Written problem – Gather every line of the entries below that contains the string "text" and reproduce each one in full.

** begin **

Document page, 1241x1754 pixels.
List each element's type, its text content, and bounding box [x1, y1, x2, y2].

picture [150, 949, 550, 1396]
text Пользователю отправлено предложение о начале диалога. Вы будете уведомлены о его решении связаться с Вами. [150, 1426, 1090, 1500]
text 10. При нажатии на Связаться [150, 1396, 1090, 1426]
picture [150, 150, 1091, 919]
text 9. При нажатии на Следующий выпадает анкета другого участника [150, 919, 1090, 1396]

** end **

Exercise output –
List each element's type, its text content, and bounding box [x1, y1, x2, y2].
text Пользователю отправлено предложение о начале диалога. Вы будете уведомлены о его решении связаться с Вами. [150, 1426, 1090, 1500]
text 10. При нажатии на Связаться [150, 1396, 1090, 1426]
text 9. При нажатии на Следующий выпадает анкета другого участника [150, 919, 1090, 1396]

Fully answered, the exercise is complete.